● **HOW TO COMPLETE THIS TASK**
With nothing left out, give the data back exactly.

● **TASK INPUTS**
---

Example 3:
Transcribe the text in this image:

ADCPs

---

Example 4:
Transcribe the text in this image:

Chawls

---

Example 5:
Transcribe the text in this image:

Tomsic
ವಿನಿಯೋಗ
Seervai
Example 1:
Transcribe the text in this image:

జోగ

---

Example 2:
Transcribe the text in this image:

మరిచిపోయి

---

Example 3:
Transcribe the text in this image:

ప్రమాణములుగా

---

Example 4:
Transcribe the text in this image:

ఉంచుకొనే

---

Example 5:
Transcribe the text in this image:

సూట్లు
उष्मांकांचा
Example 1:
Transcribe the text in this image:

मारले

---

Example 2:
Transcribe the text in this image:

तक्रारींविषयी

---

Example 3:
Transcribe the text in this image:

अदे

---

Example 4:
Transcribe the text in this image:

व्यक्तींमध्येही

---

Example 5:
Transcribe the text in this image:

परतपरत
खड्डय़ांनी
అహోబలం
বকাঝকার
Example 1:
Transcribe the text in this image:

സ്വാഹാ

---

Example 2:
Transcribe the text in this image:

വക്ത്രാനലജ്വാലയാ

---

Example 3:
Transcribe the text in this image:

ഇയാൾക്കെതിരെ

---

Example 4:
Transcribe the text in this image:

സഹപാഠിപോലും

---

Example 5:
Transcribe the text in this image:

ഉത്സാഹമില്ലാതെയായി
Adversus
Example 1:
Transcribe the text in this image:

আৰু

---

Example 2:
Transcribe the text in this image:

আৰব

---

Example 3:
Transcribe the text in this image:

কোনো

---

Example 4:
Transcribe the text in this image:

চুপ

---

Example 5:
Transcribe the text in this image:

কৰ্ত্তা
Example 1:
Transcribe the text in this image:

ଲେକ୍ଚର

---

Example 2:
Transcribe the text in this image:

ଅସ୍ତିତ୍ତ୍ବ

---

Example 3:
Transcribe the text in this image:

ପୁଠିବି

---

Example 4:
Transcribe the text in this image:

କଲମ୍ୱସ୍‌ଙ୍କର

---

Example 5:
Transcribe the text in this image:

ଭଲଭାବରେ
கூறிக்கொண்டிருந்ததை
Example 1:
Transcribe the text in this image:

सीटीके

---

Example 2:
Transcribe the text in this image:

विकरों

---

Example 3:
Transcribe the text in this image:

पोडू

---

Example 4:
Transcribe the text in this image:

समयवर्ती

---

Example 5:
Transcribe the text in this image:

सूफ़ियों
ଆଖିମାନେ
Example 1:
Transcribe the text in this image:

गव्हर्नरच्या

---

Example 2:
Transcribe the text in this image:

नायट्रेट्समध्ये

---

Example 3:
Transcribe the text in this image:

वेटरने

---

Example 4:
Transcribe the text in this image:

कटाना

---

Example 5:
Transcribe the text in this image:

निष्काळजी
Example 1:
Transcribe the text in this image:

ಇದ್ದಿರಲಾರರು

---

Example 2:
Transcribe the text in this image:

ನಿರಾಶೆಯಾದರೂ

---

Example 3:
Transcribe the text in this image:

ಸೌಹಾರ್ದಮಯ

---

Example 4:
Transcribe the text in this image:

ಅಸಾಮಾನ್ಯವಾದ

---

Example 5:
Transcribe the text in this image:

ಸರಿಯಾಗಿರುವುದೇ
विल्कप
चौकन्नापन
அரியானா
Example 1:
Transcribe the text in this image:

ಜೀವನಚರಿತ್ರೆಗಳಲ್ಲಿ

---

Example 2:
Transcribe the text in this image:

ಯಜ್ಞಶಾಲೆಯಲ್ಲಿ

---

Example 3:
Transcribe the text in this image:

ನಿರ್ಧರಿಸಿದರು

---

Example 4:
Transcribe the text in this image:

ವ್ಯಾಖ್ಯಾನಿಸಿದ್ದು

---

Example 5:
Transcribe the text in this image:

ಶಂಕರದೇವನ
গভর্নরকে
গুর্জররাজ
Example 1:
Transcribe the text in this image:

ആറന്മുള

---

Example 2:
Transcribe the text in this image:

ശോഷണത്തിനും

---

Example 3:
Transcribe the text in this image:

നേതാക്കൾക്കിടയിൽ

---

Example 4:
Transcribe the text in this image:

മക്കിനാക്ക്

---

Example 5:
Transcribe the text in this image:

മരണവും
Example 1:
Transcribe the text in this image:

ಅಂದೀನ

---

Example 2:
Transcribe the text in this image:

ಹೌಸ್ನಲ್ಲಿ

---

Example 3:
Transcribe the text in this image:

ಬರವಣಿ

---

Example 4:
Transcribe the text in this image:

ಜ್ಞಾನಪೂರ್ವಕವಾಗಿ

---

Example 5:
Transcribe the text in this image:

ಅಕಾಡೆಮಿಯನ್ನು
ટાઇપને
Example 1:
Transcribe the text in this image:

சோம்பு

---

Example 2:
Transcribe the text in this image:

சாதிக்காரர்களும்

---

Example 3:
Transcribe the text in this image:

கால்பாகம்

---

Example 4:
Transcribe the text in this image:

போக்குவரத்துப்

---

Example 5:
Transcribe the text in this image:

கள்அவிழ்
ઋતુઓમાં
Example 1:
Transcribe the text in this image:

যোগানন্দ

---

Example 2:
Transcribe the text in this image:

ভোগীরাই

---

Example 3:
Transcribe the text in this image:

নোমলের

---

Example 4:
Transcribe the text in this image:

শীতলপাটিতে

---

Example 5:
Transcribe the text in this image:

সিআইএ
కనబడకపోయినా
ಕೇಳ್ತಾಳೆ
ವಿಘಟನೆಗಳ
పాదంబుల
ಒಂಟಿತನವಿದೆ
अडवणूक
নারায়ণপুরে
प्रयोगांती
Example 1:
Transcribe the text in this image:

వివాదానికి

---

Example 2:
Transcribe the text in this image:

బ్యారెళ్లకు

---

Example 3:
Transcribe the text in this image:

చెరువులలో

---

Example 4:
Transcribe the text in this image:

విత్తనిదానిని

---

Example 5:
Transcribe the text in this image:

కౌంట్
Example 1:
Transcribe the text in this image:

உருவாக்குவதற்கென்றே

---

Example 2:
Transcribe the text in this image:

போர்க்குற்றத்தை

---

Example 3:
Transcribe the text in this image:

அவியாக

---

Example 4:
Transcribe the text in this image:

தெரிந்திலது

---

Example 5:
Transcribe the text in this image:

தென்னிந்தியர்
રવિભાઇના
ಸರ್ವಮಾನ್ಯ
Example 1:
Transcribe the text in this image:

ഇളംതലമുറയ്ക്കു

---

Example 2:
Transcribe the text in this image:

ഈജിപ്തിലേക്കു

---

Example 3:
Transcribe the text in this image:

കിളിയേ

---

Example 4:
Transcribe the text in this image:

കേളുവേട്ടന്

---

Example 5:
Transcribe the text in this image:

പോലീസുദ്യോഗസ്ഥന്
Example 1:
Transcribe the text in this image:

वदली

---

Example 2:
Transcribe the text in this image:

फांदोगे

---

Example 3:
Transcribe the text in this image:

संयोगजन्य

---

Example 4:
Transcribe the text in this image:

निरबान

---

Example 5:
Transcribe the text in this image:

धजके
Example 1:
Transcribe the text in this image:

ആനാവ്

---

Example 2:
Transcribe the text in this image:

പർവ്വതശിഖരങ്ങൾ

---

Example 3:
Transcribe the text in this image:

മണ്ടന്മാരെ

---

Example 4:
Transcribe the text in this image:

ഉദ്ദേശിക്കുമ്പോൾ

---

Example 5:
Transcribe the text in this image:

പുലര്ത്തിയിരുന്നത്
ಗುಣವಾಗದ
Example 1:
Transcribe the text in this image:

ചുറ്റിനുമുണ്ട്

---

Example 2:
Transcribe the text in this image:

● **REPLY**
---

Example 3:
Transcribe the text in this image:

ADCPs

---

Example 4:
Transcribe the text in this image:

Chawls

---

Example 5:
Transcribe the text in this image:

Tomsic
ವಿನಿಯೋಗ
Seervai
Example 1:
Transcribe the text in this image:

జోగ

---

Example 2:
Transcribe the text in this image:

మరిచిపోయి

---

Example 3:
Transcribe the text in this image:

ప్రమాణములుగా

---

Example 4:
Transcribe the text in this image:

ఉంచుకొనే

---

Example 5:
Transcribe the text in this image:

సూట్లు
उष्मांकांचा
Example 1:
Transcribe the text in this image:

मारले

---

Example 2:
Transcribe the text in this image:

तक्रारींविषयी

---

Example 3:
Transcribe the text in this image:

अदे

---

Example 4:
Transcribe the text in this image:

व्यक्तींमध्येही

---

Example 5:
Transcribe the text in this image:

परतपरत
खड्डय़ांनी
అహోబలం
বকাঝকার
Example 1:
Transcribe the text in this image:

സ്വാഹാ

---

Example 2:
Transcribe the text in this image:

വക്ത്രാനലജ്വാലയാ

---

Example 3:
Transcribe the text in this image:

ഇയാൾക്കെതിരെ

---

Example 4:
Transcribe the text in this image:

സഹപാഠിപോലും

---

Example 5:
Transcribe the text in this image:

ഉത്സാഹമില്ലാതെയായി
Adversus
Example 1:
Transcribe the text in this image:

আৰু

---

Example 2:
Transcribe the text in this image:

আৰব

---

Example 3:
Transcribe the text in this image:

কোনো

---

Example 4:
Transcribe the text in this image:

চুপ

---

Example 5:
Transcribe the text in this image:

কৰ্ত্তা
Example 1:
Transcribe the text in this image:

ଲେକ୍ଚର

---

Example 2:
Transcribe the text in this image:

ଅସ୍ତିତ୍ତ୍ବ

---

Example 3:
Transcribe the text in this image:

ପୁଠିବି

---

Example 4:
Transcribe the text in this image:

କଲମ୍ୱସ୍‌ଙ୍କର

---

Example 5:
Transcribe the text in this image:

ଭଲଭାବରେ
கூறிக்கொண்டிருந்ததை
Example 1:
Transcribe the text in this image:

सीटीके

---

Example 2:
Transcribe the text in this image:

विकरों

---

Example 3:
Transcribe the text in this image:

पोडू

---

Example 4:
Transcribe the text in this image:

समयवर्ती

---

Example 5:
Transcribe the text in this image:

सूफ़ियों
ଆଖିମାନେ
Example 1:
Transcribe the text in this image:

गव्हर्नरच्या

---

Example 2:
Transcribe the text in this image:

नायट्रेट्समध्ये

---

Example 3:
Transcribe the text in this image:

वेटरने

---

Example 4:
Transcribe the text in this image:

कटाना

---

Example 5:
Transcribe the text in this image:

निष्काळजी
Example 1:
Transcribe the text in this image:

ಇದ್ದಿರಲಾರರು

---

Example 2:
Transcribe the text in this image:

ನಿರಾಶೆಯಾದರೂ

---

Example 3:
Transcribe the text in this image:

ಸೌಹಾರ್ದಮಯ

---

Example 4:
Transcribe the text in this image:

ಅಸಾಮಾನ್ಯವಾದ

---

Example 5:
Transcribe the text in this image:

ಸರಿಯಾಗಿರುವುದೇ
विल्कप
चौकन्नापन
அரியானா
Example 1:
Transcribe the text in this image:

ಜೀವನಚರಿತ್ರೆಗಳಲ್ಲಿ

---

Example 2:
Transcribe the text in this image:

ಯಜ್ಞಶಾಲೆಯಲ್ಲಿ

---

Example 3:
Transcribe the text in this image:

ನಿರ್ಧರಿಸಿದರು

---

Example 4:
Transcribe the text in this image:

ವ್ಯಾಖ್ಯಾನಿಸಿದ್ದು

---

Example 5:
Transcribe the text in this image:

ಶಂಕರದೇವನ
গভর্নরকে
গুর্জররাজ
Example 1:
Transcribe the text in this image:

ആറന്മുള

---

Example 2:
Transcribe the text in this image:

ശോഷണത്തിനും

---

Example 3:
Transcribe the text in this image:

നേതാക്കൾക്കിടയിൽ

---

Example 4:
Transcribe the text in this image:

മക്കിനാക്ക്

---

Example 5:
Transcribe the text in this image:

മരണവും
Example 1:
Transcribe the text in this image:

ಅಂದೀನ

---

Example 2:
Transcribe the text in this image:

ಹೌಸ್ನಲ್ಲಿ

---

Example 3:
Transcribe the text in this image:

ಬರವಣಿ

---

Example 4:
Transcribe the text in this image:

ಜ್ಞಾನಪೂರ್ವಕವಾಗಿ

---

Example 5:
Transcribe the text in this image:

ಅಕಾಡೆಮಿಯನ್ನು
ટાઇપને
Example 1:
Transcribe the text in this image:

சோம்பு

---

Example 2:
Transcribe the text in this image:

சாதிக்காரர்களும்

---

Example 3:
Transcribe the text in this image:

கால்பாகம்

---

Example 4:
Transcribe the text in this image:

போக்குவரத்துப்

---

Example 5:
Transcribe the text in this image:

கள்அவிழ்
ઋતુઓમાં
Example 1:
Transcribe the text in this image:

যোগানন্দ

---

Example 2:
Transcribe the text in this image:

ভোগীরাই

---

Example 3:
Transcribe the text in this image:

নোমলের

---

Example 4:
Transcribe the text in this image:

শীতলপাটিতে

---

Example 5:
Transcribe the text in this image:

সিআইএ
కనబడకపోయినా
ಕೇಳ್ತಾಳೆ
ವಿಘಟನೆಗಳ
పాదంబుల
ಒಂಟಿತನವಿದೆ
अडवणूक
নারায়ণপুরে
प्रयोगांती
Example 1:
Transcribe the text in this image:

వివాదానికి

---

Example 2:
Transcribe the text in this image:

బ్యారెళ్లకు

---

Example 3:
Transcribe the text in this image:

చెరువులలో

---

Example 4:
Transcribe the text in this image:

విత్తనిదానిని

---

Example 5:
Transcribe the text in this image:

కౌంట్
Example 1:
Transcribe the text in this image:

உருவாக்குவதற்கென்றே

---

Example 2:
Transcribe the text in this image:

போர்க்குற்றத்தை

---

Example 3:
Transcribe the text in this image:

அவியாக

---

Example 4:
Transcribe the text in this image:

தெரிந்திலது

---

Example 5:
Transcribe the text in this image:

தென்னிந்தியர்
રવિભાઇના
ಸರ್ವಮಾನ್ಯ
Example 1:
Transcribe the text in this image:

ഇളംതലമുറയ്ക്കു

---

Example 2:
Transcribe the text in this image:

ഈജിപ്തിലേക്കു

---

Example 3:
Transcribe the text in this image:

കിളിയേ

---

Example 4:
Transcribe the text in this image:

കേളുവേട്ടന്

---

Example 5:
Transcribe the text in this image:

പോലീസുദ്യോഗസ്ഥന്
Example 1:
Transcribe the text in this image:

वदली

---

Example 2:
Transcribe the text in this image:

फांदोगे

---

Example 3:
Transcribe the text in this image:

संयोगजन्य

---

Example 4:
Transcribe the text in this image:

निरबान

---

Example 5:
Transcribe the text in this image:

धजके
Example 1:
Transcribe the text in this image:

ആനാവ്

---

Example 2:
Transcribe the text in this image:

പർവ്വതശിഖരങ്ങൾ

---

Example 3:
Transcribe the text in this image:

മണ്ടന്മാരെ

---

Example 4:
Transcribe the text in this image:

ഉദ്ദേശിക്കുമ്പോൾ

---

Example 5:
Transcribe the text in this image:

പുലര്ത്തിയിരുന്നത്
ಗುಣವಾಗದ
Example 1:
Transcribe the text in this image:

ചുറ്റിനുമുണ്ട്

---

Example 2:
Transcribe the text in this image:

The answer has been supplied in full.